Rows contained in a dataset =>
○ ○ ○
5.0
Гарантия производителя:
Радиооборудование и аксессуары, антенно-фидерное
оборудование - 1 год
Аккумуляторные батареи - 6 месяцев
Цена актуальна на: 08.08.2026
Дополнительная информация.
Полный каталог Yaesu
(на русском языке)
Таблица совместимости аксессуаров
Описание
○ ○ ○
YOUR INSTRUCTIONS =>
Put every line of text from the rows above into a JSON list of strings, with one string per line. Leave out blank lines.

SOLUTION FOR THIS EXERCISE =>
[
  "5.0",
  "Гарантия производителя:",
  "Радиооборудование и аксессуары, антенно-фидерное",
  "оборудование - 1 год",
  "Аккумуляторные батареи - 6 месяцев",
  "Цена актуальна на: 08.08.2026",
  "Дополнительная информация.",
  "Полный каталог Yaesu",
  "(на русском языке)",
  "Таблица совместимости аксессуаров",
  "Описание"
]